Le développement même s'orientera vers des courses courtes simples (normal, en pente, escaliers, légère
descente...), des exercices de départ et de fréquence sans survitesse, puis lorsque le sportif est prêt, vers des
situations d'accélération et de fréquence en survitesse ou surintensité. Techniquement, les
éducatifs se poursuivront pour ce qui est de la mise en action, travail de la foulée et positionnement du bassin,
ainsi que des départs.
Conjointement un développement de la force maximale sera entrepris pour
améliorer les qualités de vitesse. Ce développement se
fera dans un cadre de progression structurée et pas forcément
payant à court terme. L'objectif final visé étant l'augmentation
de la force maximale et du front
de montée de force.
La vitesse d'enchaînement
La vitesse d'enchaînement est celle recherchée dans les sports de combat de percussion principalement.
Si le principe de formation préparatoire (technique, gainage, proprioception,
souplesse) est identique à celui de la vitesse de course, la logique
de développement est différente. Il ne s'agit plus de répéter
de façon cyclique le même geste, mais de réussir une succession
de gestes techniques différents avec vitesse et précision.
La nécessité de travailler les membres concernés (dû
à la coordination) orientera
la progression vers la vitesse gestuelle et ses exercices de force (maximale
et dynamique) ainsi que de variabilité de charges. Les exercices, associés
à la fréquence gestuelle, permettront de mettre en oeuvre des
situation centrées sur les membres supérieurs et inférieurs.
Le développement de la force maximale est nécessaire pour développer
la vitesse. Mais il faut prendre garde à orienter l'entraînement
vers des exercices modifiant au minimum la structure musculaire en terme de
volume dans les sports de combat, puisqu'ils sont soumis à des impératifs
de poids.
De plus, si la force maximale a une incidence positive sur les mouvements de
coordination très simples, c'est moins vrai pour les disciplines aux
mouvements de coordination élaborés et complexes. Il faudra donc
chercher à "utiliser" la force maximale en réalisant
un geste technique à vitesse maximale tout de suite après un exercice
de musculation lourde (contraste de charge par exemple).

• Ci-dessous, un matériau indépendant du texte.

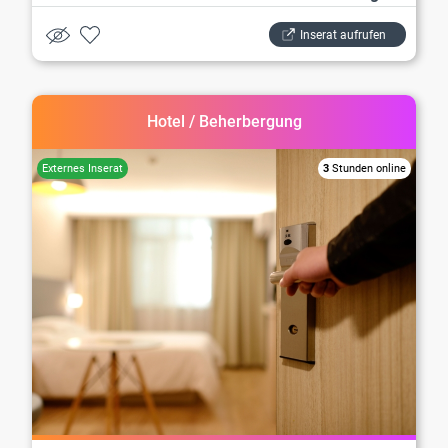
Inserat aufrufen
Hotel / Beherbergung
3
Stunden online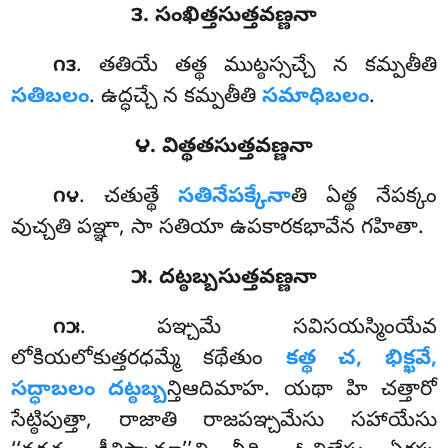
౩. సంఖిత్తసుత్తవణ్ణనా
. తతియే
తత్థ ముట్ఠస్సచ్చే న కమ్పతీతి
౧౩
సతిబలం
. ఉద్ధచ్చే న కమ్పతీతి
సమాధిబలం
.
౪. విత్థతసుత్తవణ్ణనా
. చతుత్థే
సతినేపక్కేనా
తి ఏత్థ నేపక్కం
౧౪
వుచ్చతి పఞ్ఞా, సా సతియా ఉపకారకభావేన గహితా.
౫. దట్ఠబ్బసుత్తవణ్ణనా
. పఞ్చమే సవిసయస్మింయేవ
౧౫
లోకియలోకుత్తరధమ్మే కథేతుం
కత్థ చ, భిక్ఖవే,
సద్ధాబలం దట్ఠబ్బ
న్తిఆదిమాహ. యథా హి చత్తారో
సేట్ఠిపుత్తా, రాజాతి రాజపఞ్చమేసు సహాయేసు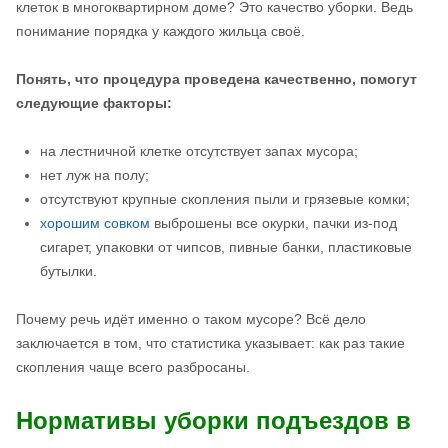
клеток в многоквартирном доме? Это качество уборки. Ведь
понимание порядка у каждого жильца своё.
Понять, что процедура проведена качественно, помогут
следующие факторы:
на лестничной клетке отсутствует запах мусора;
нет луж на полу;
отсутствуют крупные скопления пыли и грязевые комки;
хорошим совком
выброшены все окурки, пачки из-под
сигарет, упаковки от чипсов, пивные банки, пластиковые
бутылки.
Почему речь идёт именно о таком мусоре? Всё дело
заключается в том, что статистика указывает: как раз такие
скопления чаще всего разбросаны.
Нормативы уборки подъездов в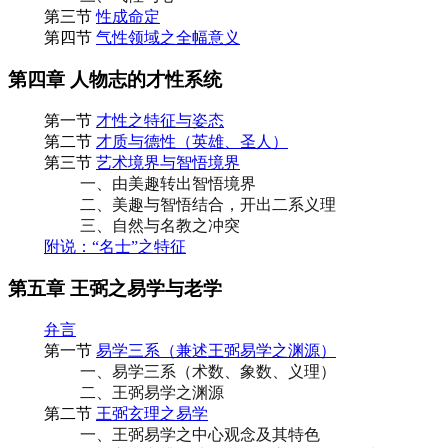
第三节
性成命定
第四节
气性领域之全幅意义
第四章 人物志的才性系统
第一节
才性之特征与姿态
第二节
才质与德性（英雄、圣人）
第三节
艺术境界与智悟境界
一、由美趣转出智悟境界
二、美趣与智悟结合，开出二系义理
三、自然与名教之冲突
附说：“名士”之特征
第五章 王弼之易学与老学
弁言
第一节
易学三系（兼述王弼易学之渊源）
一、易学三系（术数、象数、义理）
二、王弼易学之渊源
第二节
王弼玄理之易学
一、王弼易学之中心观念及其特色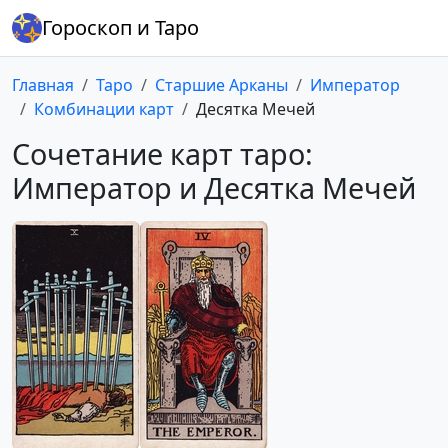
Гороскоп и Таро
Главная
Таро
Старшие Арканы
Император
Комбинации карт
Десятка Мечей
Сочетание карт таро:
Император и Десятка Мечей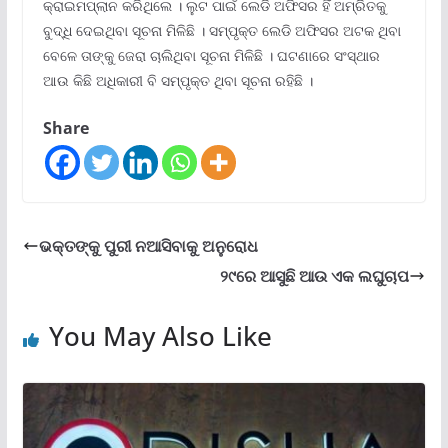
କ୍ରାଇମପ୍ଲାନ କରିଥିଲେ । ଲୁଟ ପାଇଁ ଲେଡି ଅଫିସର ହିଁ ଅମ୍ରିତକୁ
ବୁଦ୍ଧି ଦେଇଥିବା ସୂଚନା ମିଳିଛି । ସମ୍ପୃକ୍ତ ଲେଡି ଅଫିସର ଅଟକ ଥିବା
ବେଳେ ତାଙ୍କୁ ଜେରା ଚାଲିଥିବା ସୂଚନା ମିଳିଛି । ଘଟଣାରେ ସଂସ୍ଥାର
ଆଉ କିଛି ଅଧିକାରୀ ବି ସମ୍ପୃକ୍ତ ଥିବା ସୂଚନା ରହିଛି ।
Share
ଭକ୍ତଙ୍କୁ ପୁରୀ ନଆସିବାକୁ ଅନୁରୋଧ
୨୯ରେ ଆସୁଛି ଆଉ ଏକ ଲଘୁଚାପ
You May Also Like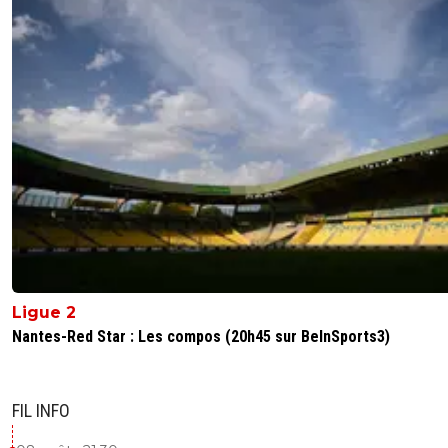
Ligue 2
Nantes-Red Star : Les compos (20h45 sur BeInSports3)
FIL INFO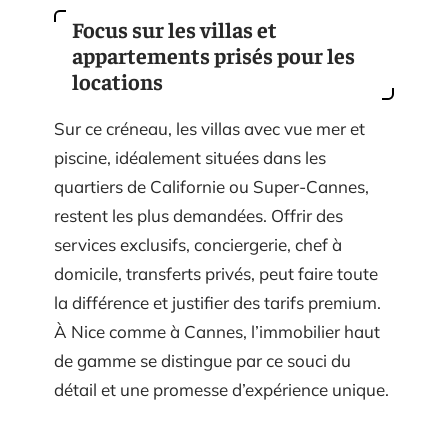
Focus sur les villas et
appartements prisés pour les
locations
Sur ce créneau, les villas avec vue mer et
piscine, idéalement situées dans les
quartiers de Californie ou Super-Cannes,
restent les plus demandées. Offrir des
services exclusifs, conciergerie, chef à
domicile, transferts privés, peut faire toute
la différence et justifier des tarifs premium.
À Nice comme à Cannes, l’immobilier haut
de gamme se distingue par ce souci du
détail et une promesse d’expérience unique.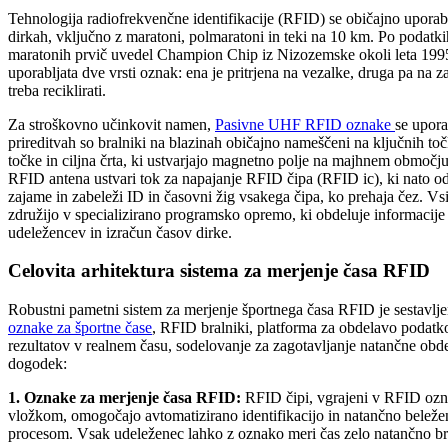
Tehnologija radiofrekvenčne identifikacije (RFID) se običajno uporabl
dirkah, vključno z maratoni, polmaratoni in teki na 10 km. Po podat
maratonih prvič uvedel Champion Chip iz Nizozemske okoli leta 1995
uporabljata dve vrsti oznak: ena je pritrjena na vezalke, druga pa na zadn
treba reciklirati.
Za stroškovno učinkovit namen,
Pasivne UHF RFID oznake
se upora
prireditvah so bralniki na blazinah običajno nameščeni na ključnih točk
točke in ciljna črta, ki ustvarjajo magnetno polje na majhnem območj
RFID antena ustvari tok za napajanje RFID čipa (RFID ic), ki nato od
zajame in zabeleži ID in časovni žig vsakega čipa, ko prehaja čez. Vsi 
združijo v specializirano programsko opremo, ki obdeluje informacije
udeležencev in izračun časov dirke.
Celovita arhitektura sistema za merjenje časa RFID
Robustni pametni sistem za merjenje športnega časa RFID je sestavlj
oznake za športne čase
, RFID bralniki, platforma za obdelavo podatko
rezultatov v realnem času, sodelovanje za zagotavljanje natančne obd
dogodek:
1. Oznake za merjenje časa RFID:
RFID čipi, vgrajeni v RFID ozna
vložkom, omogočajo avtomatizirano identifikacijo in natančno belež
procesom. Vsak udeleženec lahko z oznako meri čas zelo natančno br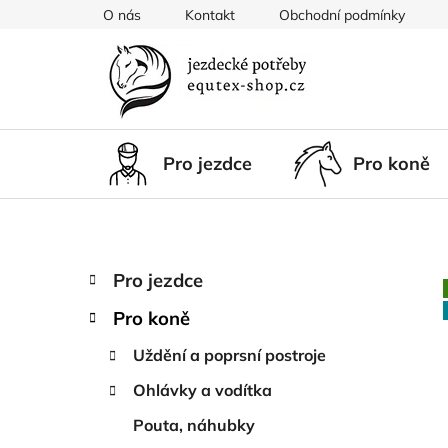
Přejít
O nás
Kontakt
Obchodní podmínky
na
obsah
Pro jezdce
Pro koně
P
K
Přeskočit
Pro jezdce
a
kategorie
o
t
Pro koně
s
e
t
g
Uždění a poprsní postroje
r
o
Ohlávky a vodítka
a
r
i
n
Pouta, náhubky
e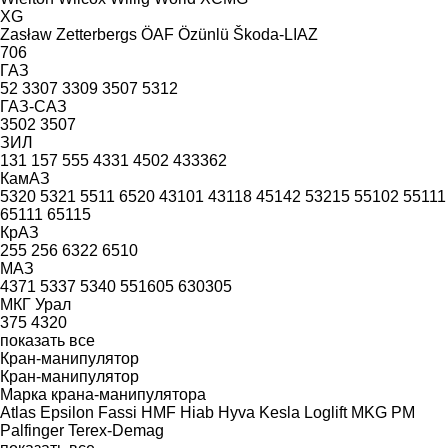
XG
Zasław
Zetterbergs
ÖAF
Özünlü
Škoda-LIAZ
706
ГАЗ
52
3307
3309
3507
5312
ГАЗ-САЗ
3502
3507
ЗИЛ
131
157
555
4331
4502
433362
КамАЗ
5320
5321
5511
6520
43101
43118
45142
53215
55102
55111
65111
65115
КрАЗ
255
256
6322
6510
МАЗ
4371
5337
5340
551605
630305
МКГ
Урал
375
4320
показать все
Кран-манипулятор
Кран-манипулятор
Марка крана-манипулятора
Atlas
Epsilon
Fassi
HMF
Hiab
Hyva
Kesla
Loglift
MKG
PM
Palfinger
Terex-Demag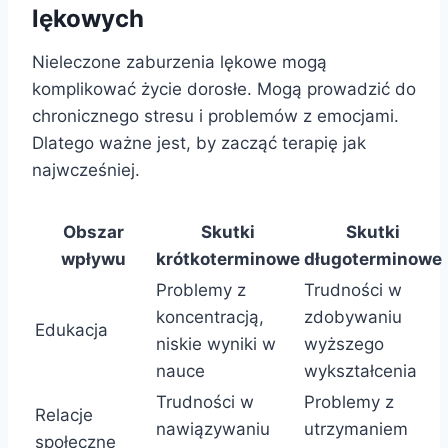
lękowych
Nieleczone zaburzenia lękowe mogą
komplikować życie dorosłe. Mogą prowadzić do
chronicznego stresu i problemów z emocjami.
Dlatego ważne jest, by zacząć terapię jak
najwcześniej.
Obszar
Skutki
Skutki
wpływu
krótkoterminowe
długoterminowe
Problemy z
Trudności w
koncentracją,
zdobywaniu
Edukacja
niskie wyniki w
wyższego
nauce
wykształcenia
Trudności w
Problemy z
Relacje
nawiązywaniu
utrzymaniem
społeczne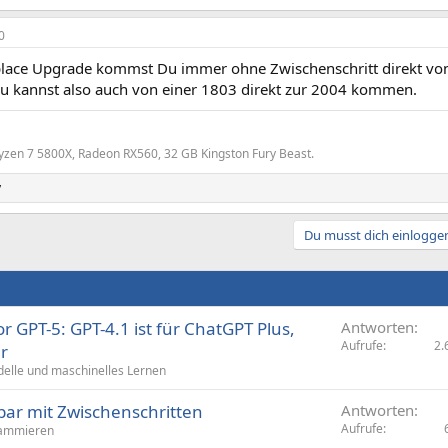
0
place Upgrade kommst Du immer ohne Zwischenschritt direkt von 
 Du kannst also auch von einer 1803 direkt zur 2004 kommen.
yzen 7 5800X, Radeon RX560, 32 GB Kingston Fury Beast.
y
Du musst dich einloggen
r GPT-5: GPT-4.1 ist für ChatGPT Plus,
Antworten
Aufrufe
2.
r
delle und maschinelles Lernen
bar mit Zwischenschritten
Antworten
Aufrufe
ammieren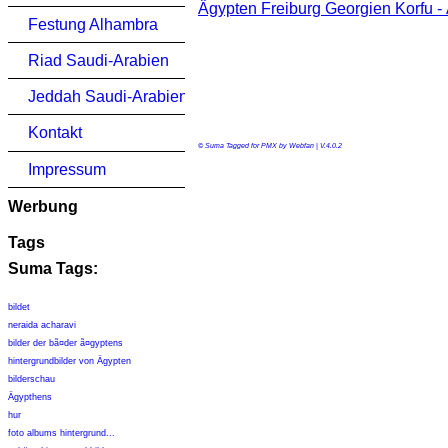
Ägypten Freiburg Georgien Korfu -
Festung Alhambra
Riad Saudi-Arabien
Jeddah Saudi-Arabien
Kontakt
© Suma Tagged for PMX by Webfan | V.4.0.2
Impressum
Werbung
Tags
Suma Tags:
bildet
neraida acharavi
bilder der bã¤der ã¤gyptens
hintergrundbilder von Ägypten
bilderschau
Ägypthens
hur
foto albums hintergrund...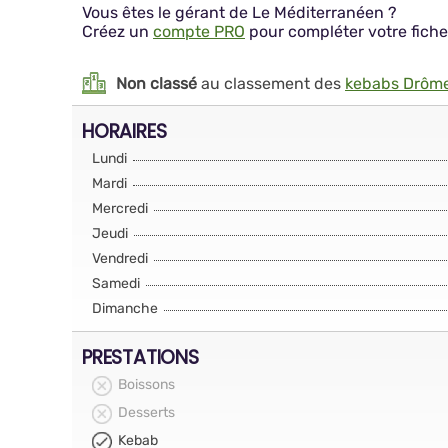
Vous êtes le gérant de Le Méditerranéen ?
Créez un
compte PRO
pour compléter votre fiche
Non classé
au classement des
kebabs Drôm
HORAIRES
Lundi
Mardi
Mercredi
Jeudi
Vendredi
Samedi
Dimanche
PRESTATIONS
Boissons
Desserts
Kebab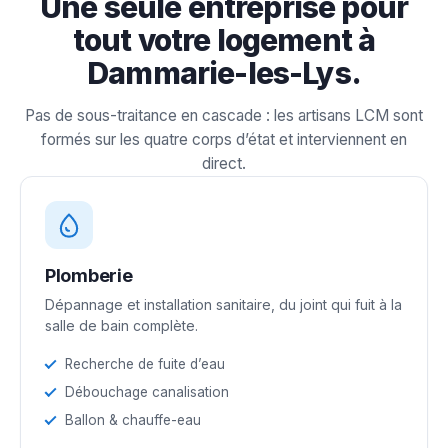
Une seule entreprise pour
tout votre logement à
Dammarie-les-Lys.
Pas de sous-traitance en cascade : les artisans LCM sont
formés sur les quatre corps d’état et interviennent en
direct.
Plomberie
Dépannage et installation sanitaire, du joint qui fuit à la
salle de bain complète.
Recherche de fuite d’eau
Débouchage canalisation
Ballon & chauffe-eau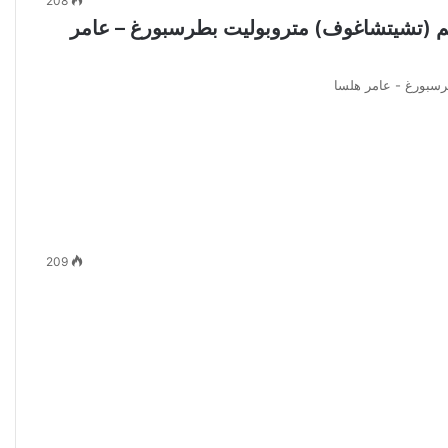
208
يم (تشيتشاغوف) متروبوليت بطرسبورغ – عامر
رسبورغ - عامر هلسا
209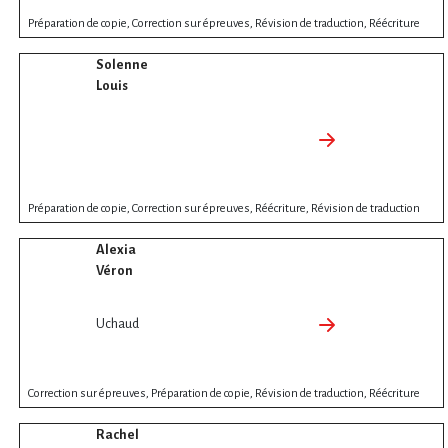
Préparation de copie, Correction sur épreuves, Révision de traduction, Réécriture
Solenne
Louis
Préparation de copie, Correction sur épreuves, Réécriture, Révision de traduction
Alexia
Véron
Uchaud
Correction sur épreuves, Préparation de copie, Révision de traduction, Réécriture
Rachel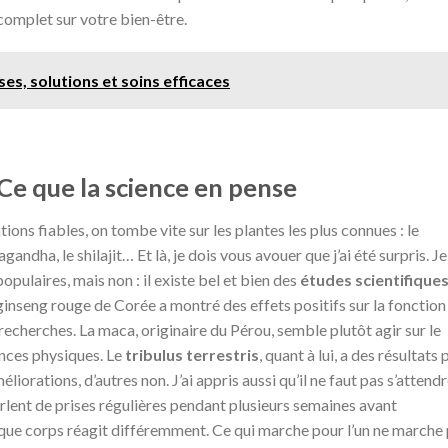
 complet sur votre bien-être.
es, solutions et soins efficaces
 Ce que la science en pense
s fiables, on tombe vite sur les plantes les plus connues : le
agandha, le shilajit… Et là, je dois vous avouer que j’ai été surpris. Je
opulaires, mais non : il existe bel et bien des
études scientifique
 ginseng rouge de Corée a montré des effets positifs sur la fonction
s recherches. La maca, originaire du Pérou, semble plutôt agir sur le
ances physiques. Le
tribulus terrestris
, quant à lui, a des résultats 
orations, d’autres non. J’ai appris aussi qu’il ne faut pas s’attendr
arlent de prises régulières pendant plusieurs semaines avant
que corps réagit différemment. Ce qui marche pour l’un ne marche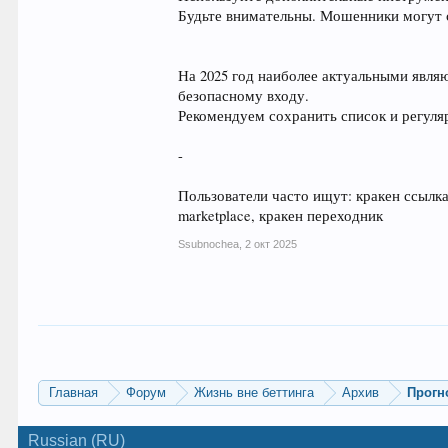
Будьте внимательны. Мошенники могут с
На 2025 год наиболее актуальными являю
безопасному входу.
Рекомендуем сохранить список и регуля
-
Пользователи часто ищут: кракен ссылка, 
marketplace, кракен переходник
Ssubnochea
,
2 окт 2025
Главная
Форум
Жизнь вне беттинга
Архив
Прогн
Russian (RU)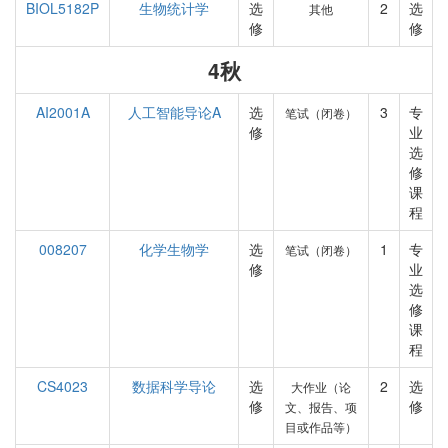
BIOL5182P
生物统计学
选
2
选
其他
修
修
4秋
AI2001A
人工智能导论A
选
3
专
笔试（闭卷）
修
业
选
修
课
程
008207
化学生物学
选
1
专
笔试（闭卷）
修
业
选
修
课
程
CS4023
数据科学导论
选
2
选
大作业（论
修
修
文、报告、项
目或作品等）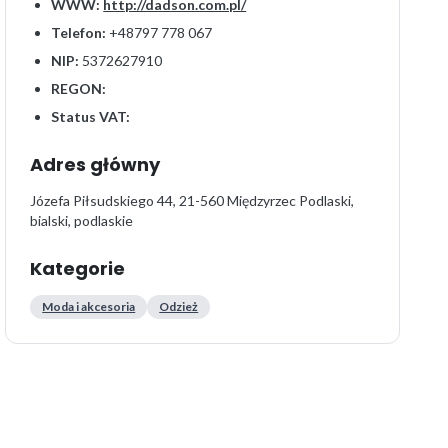
WWW:
http://dadson.com.pl/
Telefon:
+48797 778 067
NIP:
5372627910
REGON:
Status VAT:
Adres główny
Józefa Piłsudskiego 44, 21-560 Międzyrzec Podlaski,
bialski, podlaskie
Kategorie
Moda i akcesoria
Odzież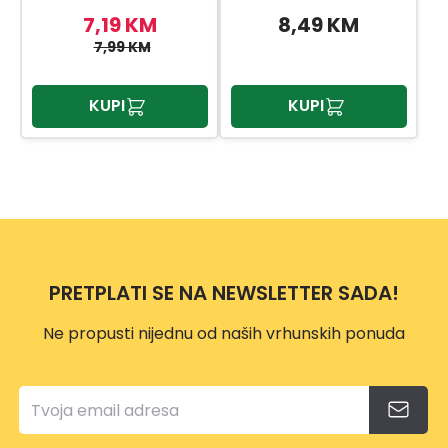
7,19 KM
8,49 KM
7,99 KM
KUPI
KUPI
PRETPLATI SE NA NEWSLETTER SADA!
Ne propusti nijednu od naših vrhunskih ponuda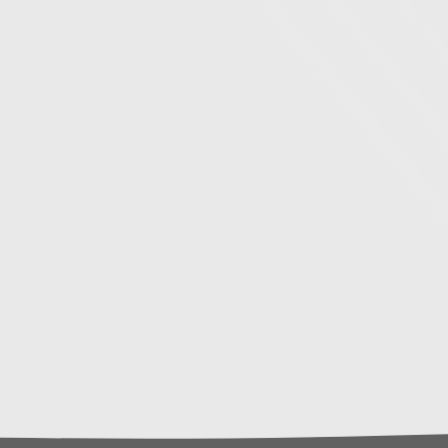
fa
Hakkımızda
Turlar
Dil Okulları
Balayı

Barrière de vitesse : On appelle barrière de vitesse le
phénomène de stabilisation de la vitesse motrice. C'est une limite physique et psychologique mise en place par
l'organisme lorsqu'aucune exigence nouvelle ne lui est imposé. Si les exercices sont toujours les m&eirc;mes (sprints
répétés par exemple) l'accoutumance crée un stéréotype moteur rendant impossible un futur
développement. C'est pourquoi les entraînements doivent être variés en utilisant des exercices
généraux, spécifiques, en surcharge, avec des sauts, en modifiant la fréquence, etc....
Dans le cas ou un sportif est confronté a ce problème, il faudra carrément stopper l'entraînement standard
pour faire de la musculation lourde par exemple. C'est aussi pourquoi il ne faut pas non plus imposer trop rapidement des sprints
répétés aux jeunes sportifs, car plus il exécute des courses à vitesse maximale pendant
l'entraînement, plus vite il se heurte au phénomène de barrière de vitesse (tachnik 1993).